As Maliki spoke of the difficulty of navigating Iraqi politics, he mentioned Abd al-Karim Qasim, the Iraqi general who, in 1958, helped overthrow the British-backed monarchy of Faisal II and execute the members of the royal family. After seizing power, Qasim implemented progressive land reforms and an expansion of women’s rights. Maliki admired Qasim’s programs, and especially the skills he deployed to stay in power. “Qasim was masterful at the double and triple cross,” Crocker said, recalling his conversation with Maliki. “He’d back one faction against another, and when the dirty work was done he’d turn on the faction he had backed so they didn’t get too powerful. Intimidate, pressure, bribe, cajole, and then reverse course.” But Qasim’s example went only so far; in 1963, he was overthrown and executed by the Baathists. To avoid the same fate, Maliki told Crocker, “I have to keep dancing all the time.”

From the beginning, Maliki was fixated on conspiracies being hatched against him—by his Iraqi rivals, by the Baathists he imagined were still in the Iraqi Army, even by the Americans. A former American diplomat described it as “Nixonian paranoia,” adding, “We had a hundred and fifty thousand troops in the country, and he was obsessed that a few dozen former Baathists were going to try to overthrow him.” The longtime associate told me that Maliki’s basic assumption was “everyone is plotting against us.” But, he argued, fanatical caution had served him well. “His secret? He is a very intelligent tactician—all politics is short term. He doesn’t have any vision for the state.”

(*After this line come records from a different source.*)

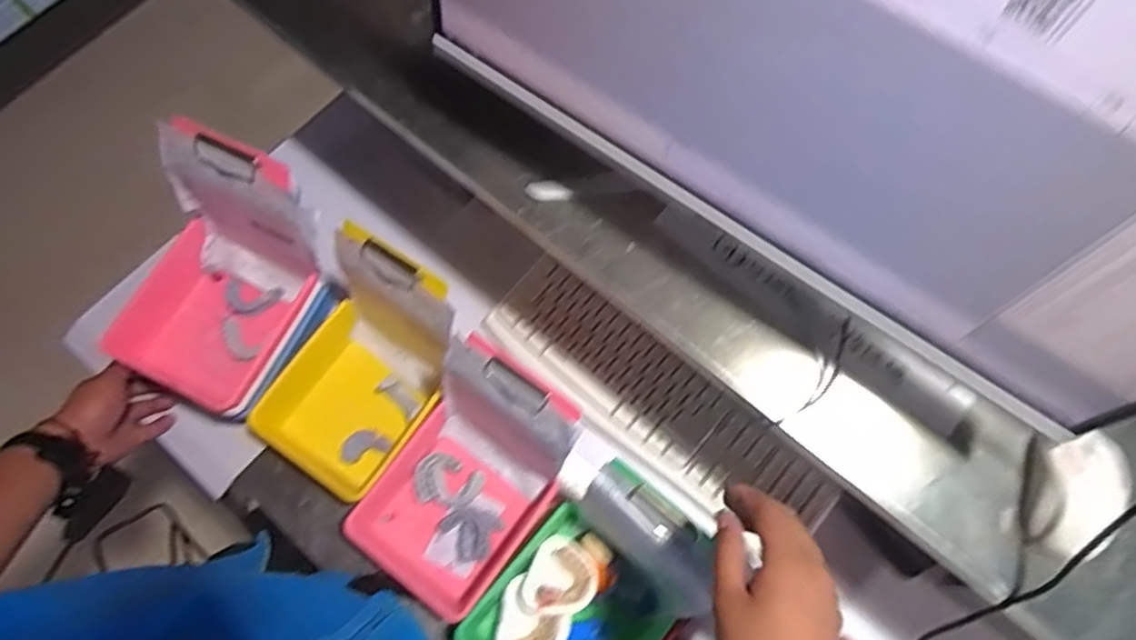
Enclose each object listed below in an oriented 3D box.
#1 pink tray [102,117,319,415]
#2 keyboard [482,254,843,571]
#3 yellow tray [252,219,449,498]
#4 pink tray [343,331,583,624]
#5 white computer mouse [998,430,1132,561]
[{"bbox_3d":[-0.360,-0.048,0.666,0.158,0.169,0.216,25,73,8],"label":"pink tray"},{"bbox_3d":[0.093,0.094,0.752,0.407,0.013,0.130,37,76,12],"label":"keyboard"},{"bbox_3d":[-0.222,0.057,0.694,0.168,0.178,0.232,40,76,12],"label":"yellow tray"},{"bbox_3d":[-0.107,0.153,0.660,0.141,0.187,0.217,36,75,11],"label":"pink tray"},{"bbox_3d":[0.379,0.129,0.506,0.058,0.037,0.096,32,75,10],"label":"white computer mouse"}]

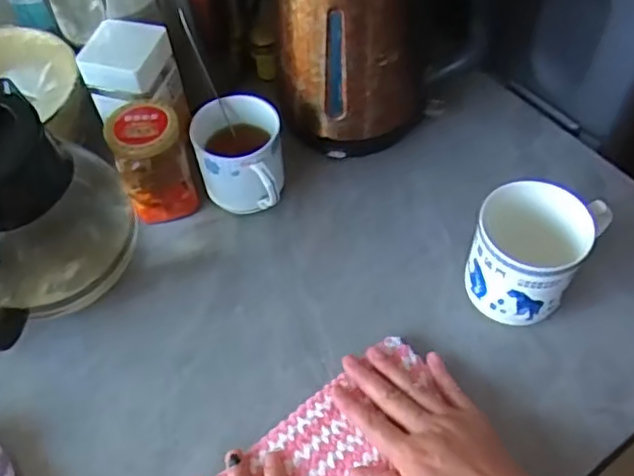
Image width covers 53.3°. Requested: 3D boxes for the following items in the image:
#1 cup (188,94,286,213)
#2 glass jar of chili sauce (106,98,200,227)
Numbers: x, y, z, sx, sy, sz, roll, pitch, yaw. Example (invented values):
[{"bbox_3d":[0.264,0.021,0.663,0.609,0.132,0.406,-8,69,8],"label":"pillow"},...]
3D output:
[{"bbox_3d":[-0.070,-0.063,0.586,0.077,0.099,0.091,-6,55,-1],"label":"cup"},{"bbox_3d":[-0.151,-0.070,0.590,0.061,0.104,0.065,-1,55,2],"label":"glass jar of chili sauce"}]

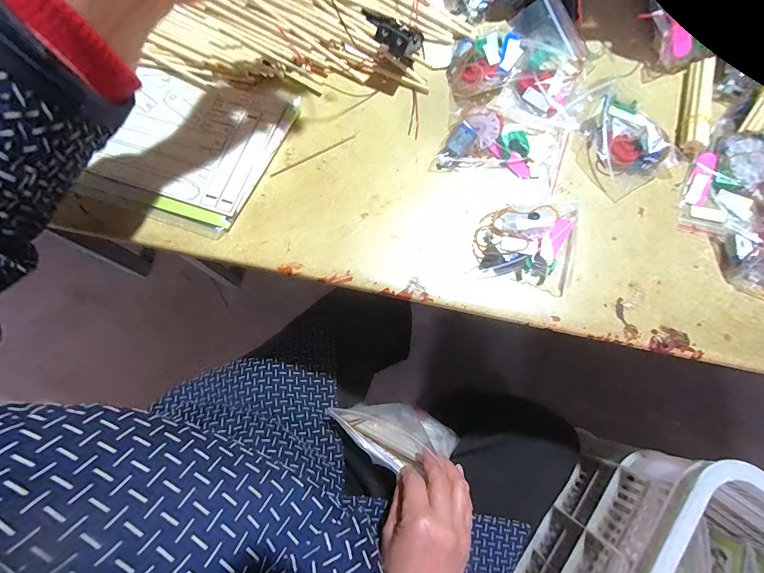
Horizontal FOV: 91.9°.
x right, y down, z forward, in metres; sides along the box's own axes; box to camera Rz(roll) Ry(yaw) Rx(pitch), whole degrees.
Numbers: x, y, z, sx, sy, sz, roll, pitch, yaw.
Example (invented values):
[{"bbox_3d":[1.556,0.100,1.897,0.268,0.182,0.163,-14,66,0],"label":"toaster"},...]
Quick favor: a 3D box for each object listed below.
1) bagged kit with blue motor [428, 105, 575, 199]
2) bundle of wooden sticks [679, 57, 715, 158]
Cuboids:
[{"bbox_3d":[0.115,-0.132,0.343,0.116,0.024,0.071,17,76,5],"label":"bagged kit with blue motor"},{"bbox_3d":[0.300,-0.172,0.351,0.018,0.022,0.100,18,76,6],"label":"bundle of wooden sticks"}]

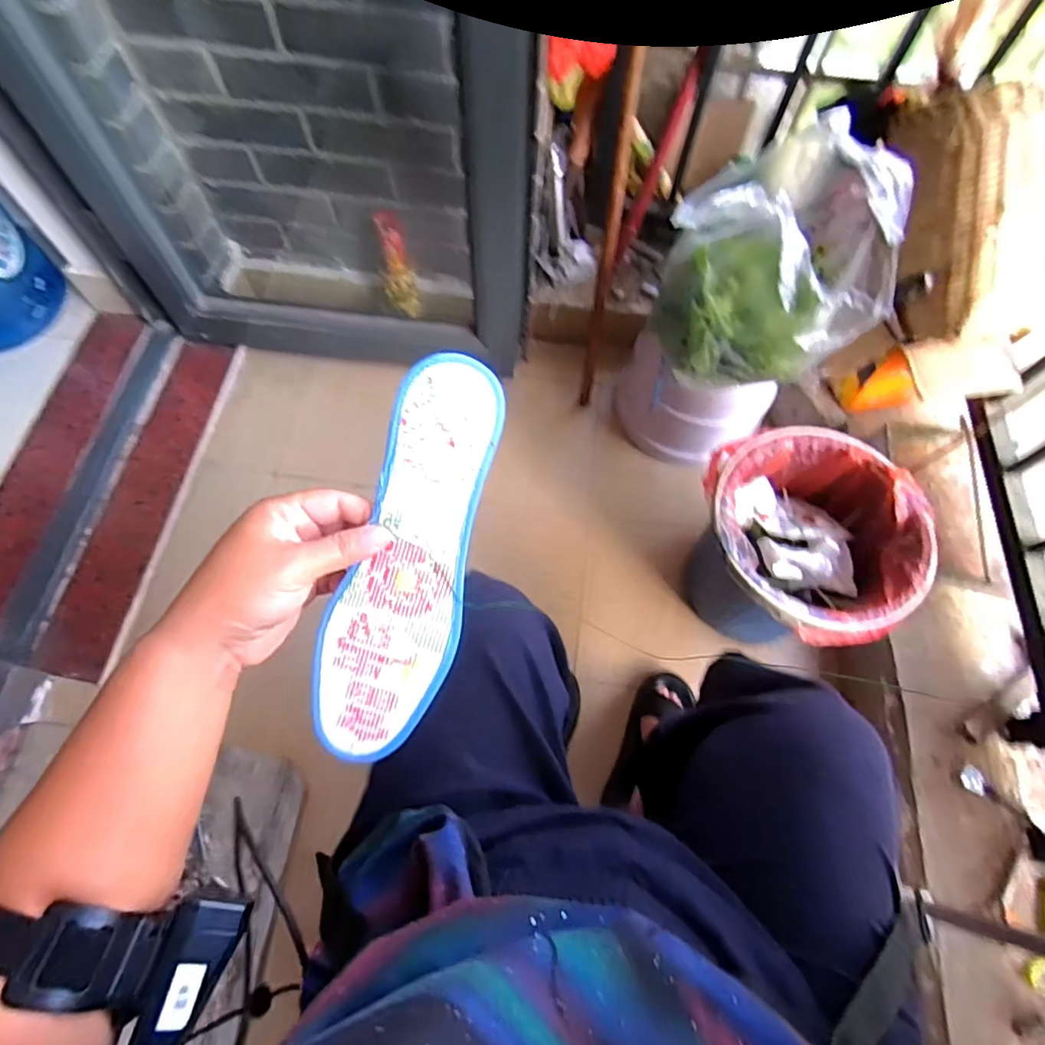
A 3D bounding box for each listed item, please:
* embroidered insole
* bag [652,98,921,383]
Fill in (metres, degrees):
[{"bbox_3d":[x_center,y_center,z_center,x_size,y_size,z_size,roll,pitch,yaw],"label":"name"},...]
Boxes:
[{"bbox_3d":[-0.065,0.025,0.332,0.073,0.007,0.238,18,95,-2],"label":"embroidered insole"},{"bbox_3d":[0.352,-0.389,0.815,0.257,0.249,0.293,10,66,2],"label":"bag"}]

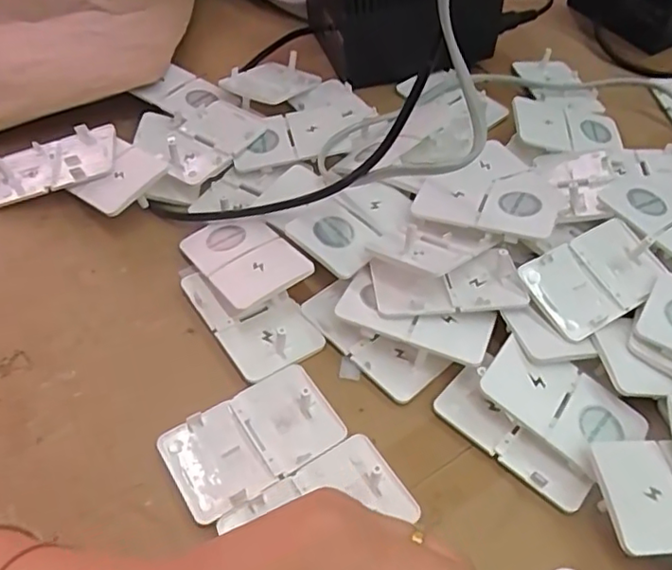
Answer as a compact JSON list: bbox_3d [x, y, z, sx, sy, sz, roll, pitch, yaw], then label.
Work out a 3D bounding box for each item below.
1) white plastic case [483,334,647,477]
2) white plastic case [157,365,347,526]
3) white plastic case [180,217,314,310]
[{"bbox_3d":[0.120,0.063,0.321,0.084,0.004,0.049,38,61,8],"label":"white plastic case"},{"bbox_3d":[-0.043,0.079,0.313,0.086,0.008,0.051,-27,57,-21],"label":"white plastic case"},{"bbox_3d":[-0.056,-0.018,0.371,0.050,0.004,0.085,-34,48,-18],"label":"white plastic case"}]

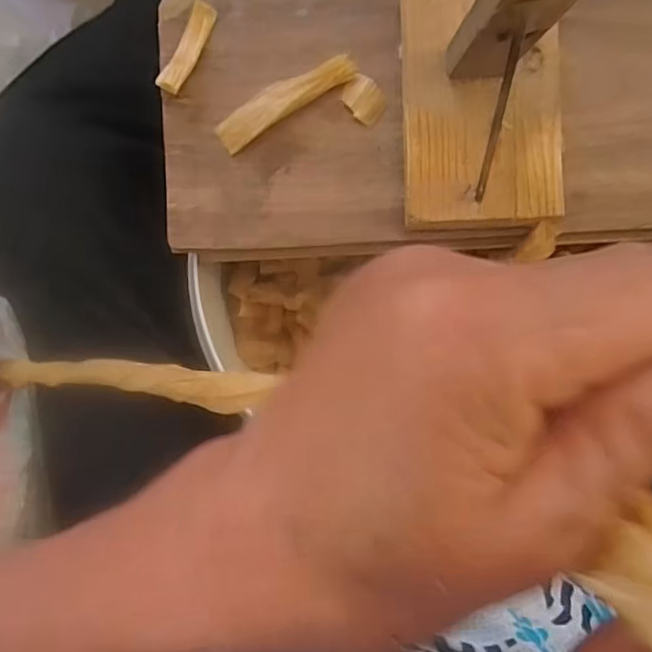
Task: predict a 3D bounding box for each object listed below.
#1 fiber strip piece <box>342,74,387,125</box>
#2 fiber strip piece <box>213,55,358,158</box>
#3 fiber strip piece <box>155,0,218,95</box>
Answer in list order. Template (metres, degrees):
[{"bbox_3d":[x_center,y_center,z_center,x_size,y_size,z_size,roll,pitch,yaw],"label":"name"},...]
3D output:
[{"bbox_3d":[0.023,-0.136,0.351,0.026,0.004,0.023,44,88,0],"label":"fiber strip piece"},{"bbox_3d":[-0.024,-0.135,0.349,0.089,0.013,0.020,-32,89,-2],"label":"fiber strip piece"},{"bbox_3d":[-0.082,-0.166,0.350,0.014,0.013,0.059,22,88,-1],"label":"fiber strip piece"}]

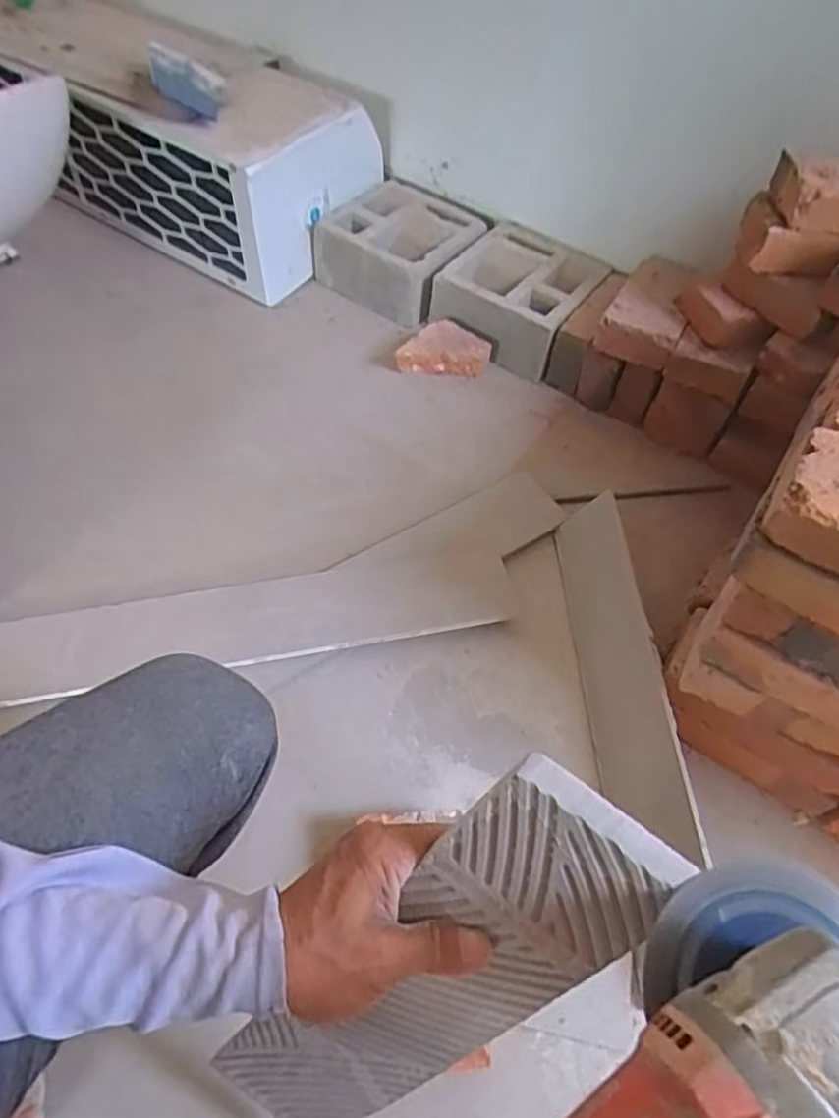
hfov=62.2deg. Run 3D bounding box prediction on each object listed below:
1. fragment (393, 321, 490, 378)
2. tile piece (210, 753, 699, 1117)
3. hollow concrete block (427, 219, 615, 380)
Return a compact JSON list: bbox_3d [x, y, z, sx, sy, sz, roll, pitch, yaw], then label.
[{"bbox_3d":[0.036,-0.308,1.048,0.142,0.081,0.051,-2,56,-8],"label":"fragment"},{"bbox_3d":[-0.007,0.240,0.383,0.094,0.366,0.016,37,32,4],"label":"tile piece"},{"bbox_3d":[0.153,-0.412,1.113,0.213,0.108,0.229,29,57,13],"label":"hollow concrete block"}]

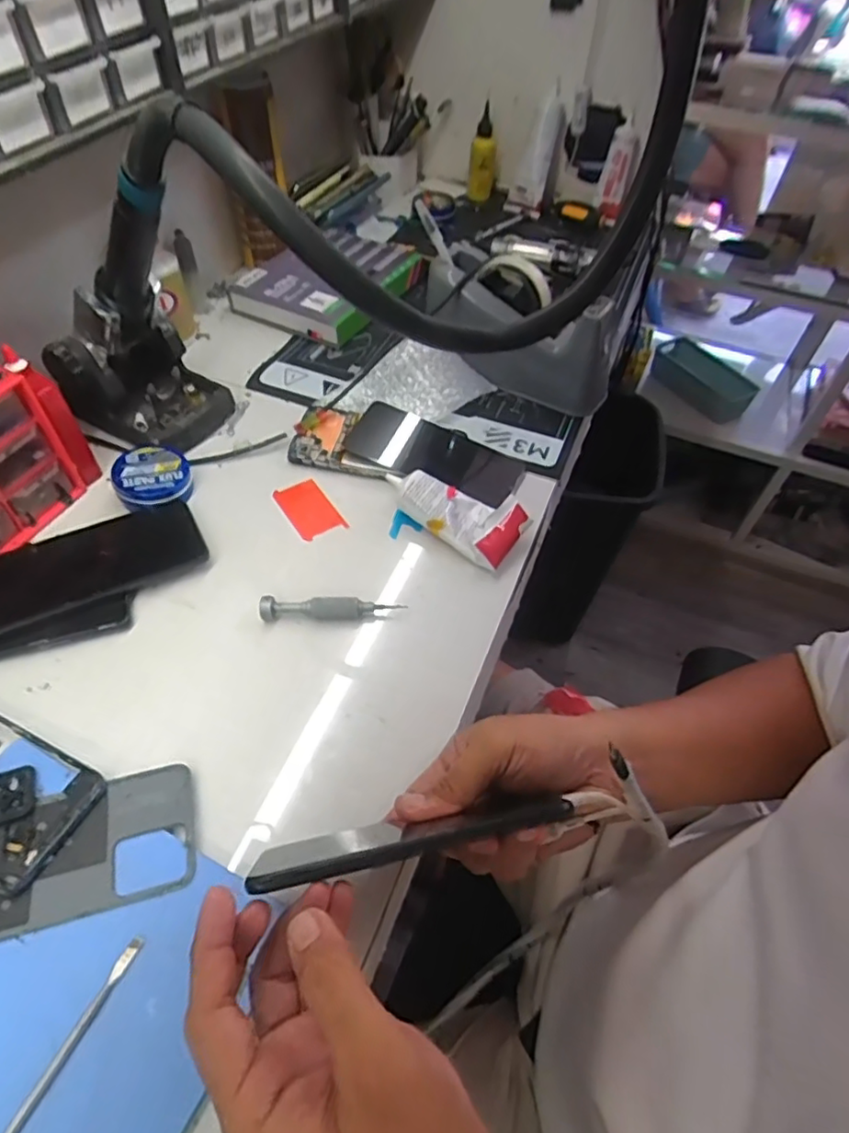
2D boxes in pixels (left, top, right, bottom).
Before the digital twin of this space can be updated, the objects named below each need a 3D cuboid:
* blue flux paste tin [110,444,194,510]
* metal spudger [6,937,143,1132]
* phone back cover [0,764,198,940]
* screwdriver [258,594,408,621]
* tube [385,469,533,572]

No matter how much Maliki admired political cunning, his first years as Prime Minister were marked by impotence and indecision. Some people who worked closely with him were convinced that he got the job because he was unlikely to demand his own way. Emma Sky, a civilian adviser to the American military, explained the reasoning: “If we put a nobody in power, he’s no threat to anybody.”